_Records supplied_.

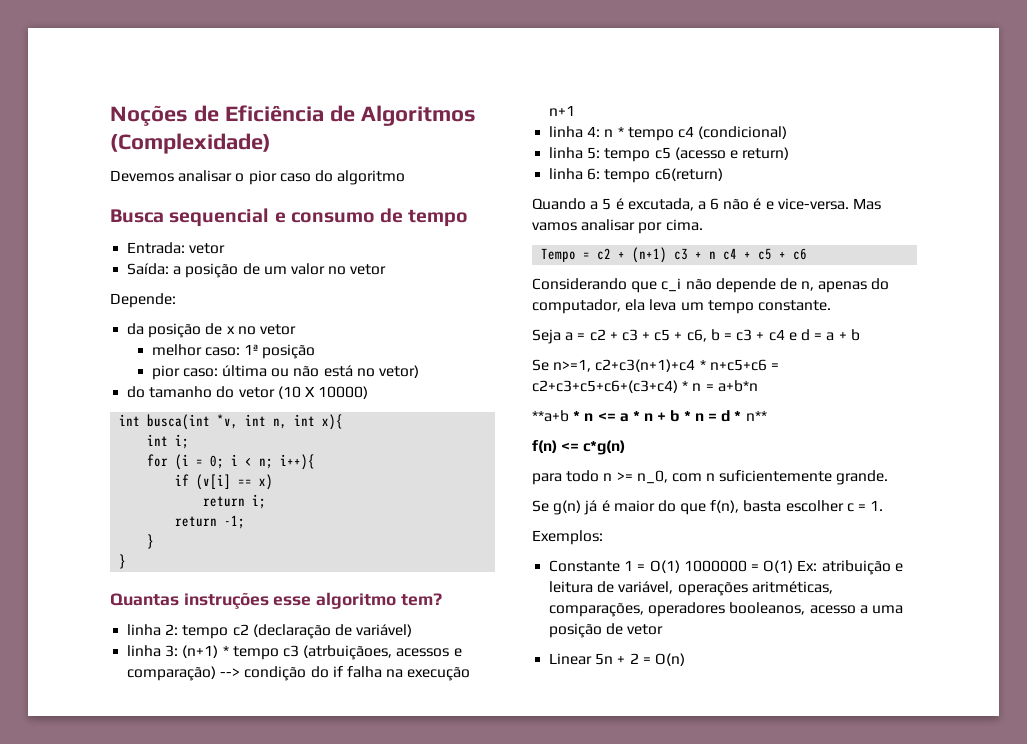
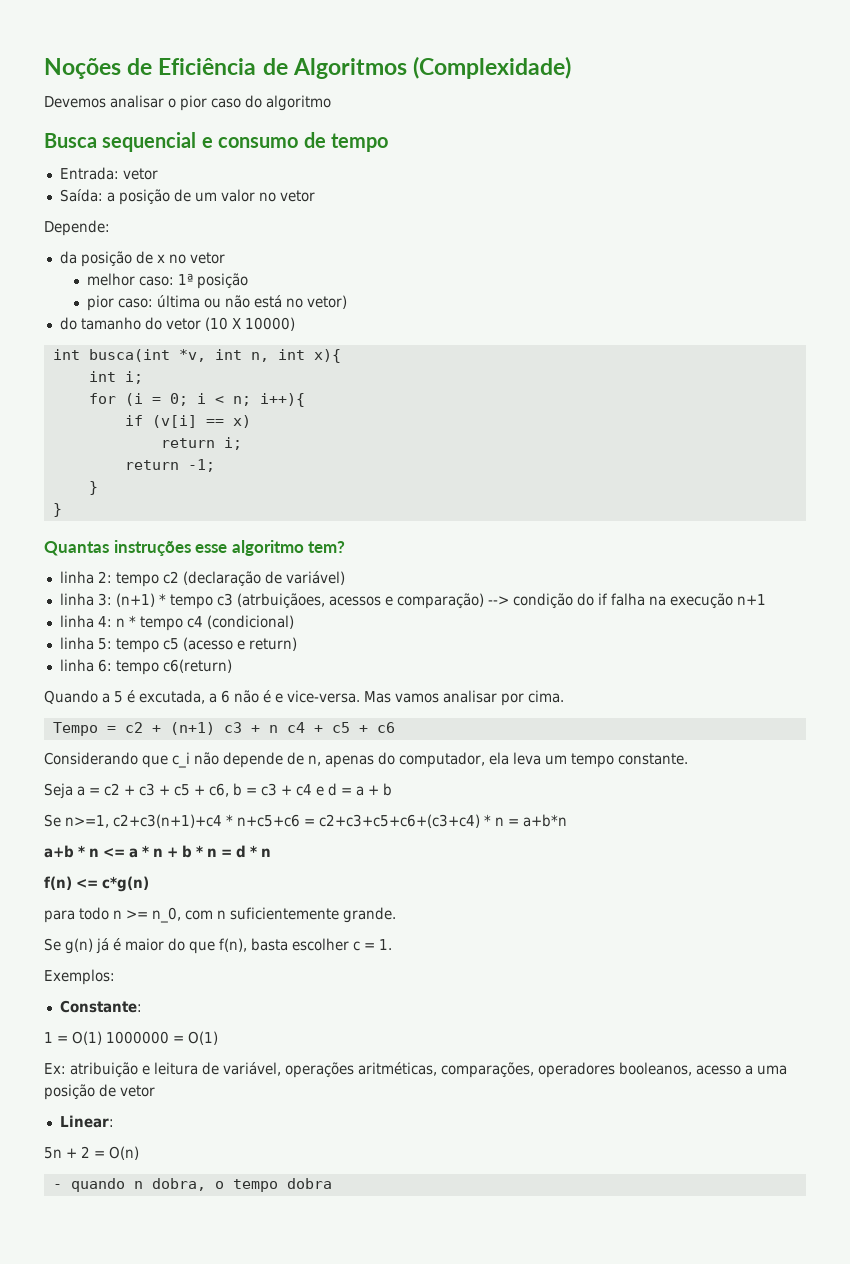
[532,410,569,422] **a+b -> [44,845,74,858] a+b
[745,410,767,421] n** -> [261,848,271,857] n
[549,560,621,572] Constante -> [59,1000,142,1013] Constante: //
(794, 566) none -> (218, 1038) //
[549,653,593,665] Linear -> [59,1115,114,1128] Linear: //
(685, 659) none -> [52,1178,332,1192] // - quando n dobra, o tempo dobra

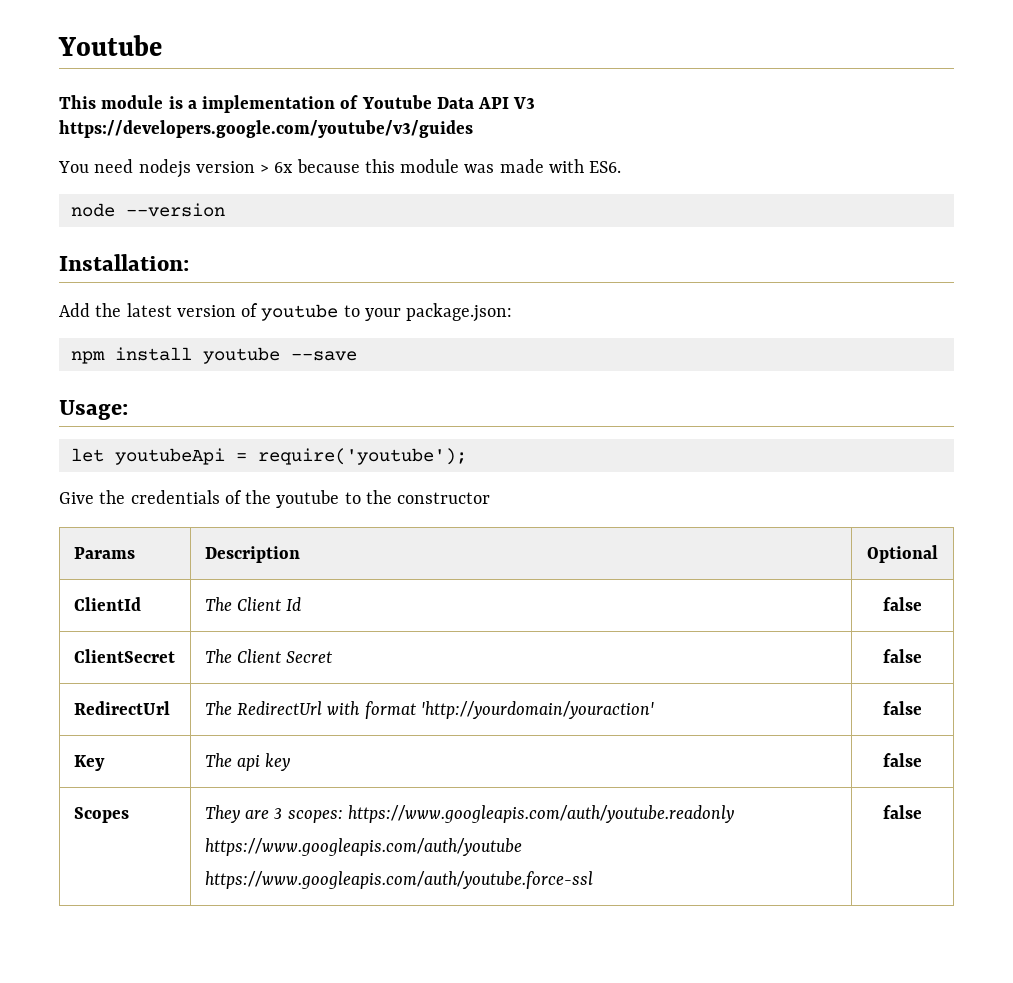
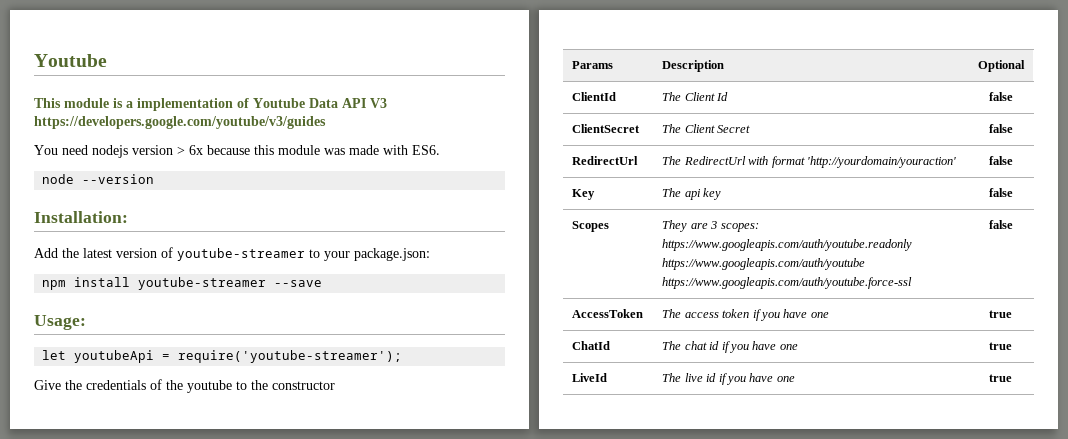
[261,304,339,321] youtube -> [177,248,305,261] youtube-streamer
[202,347,280,364] youtube -> [138,277,267,290] youtube-streamer
[257,448,467,465] require('youtube'); -> [178,350,403,363] require('youtube-streamer');
(922, 812) none -> [572,309,644,318] [662,309,829,321] [989,310,1012,318] [572,341,611,350] [662,341,798,353] [989,342,1012,350] [572,373,608,382] [662,373,795,385] [989,374,1012,382] // AccessToken | The access token if you have one | true // ChatId | The chat id if you have one | true // LiveId | The live id if you have one | true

_To-do item_.
Would you please output only the lines from the start of the material above up to and including the line with "[261,304,339,321] youtube ->", exactly as they appear and without pictures?

_Response to this task_.
[532,410,569,422] **a+b -> [44,845,74,858] a+b
[745,410,767,421] n** -> [261,848,271,857] n
[549,560,621,572] Constante -> [59,1000,142,1013] Constante: //
(794, 566) none -> (218, 1038) //
[549,653,593,665] Linear -> [59,1115,114,1128] Linear: //
(685, 659) none -> [52,1178,332,1192] // - quando n dobra, o tempo dobra

[261,304,339,321] youtube -> [177,248,305,261] youtube-streamer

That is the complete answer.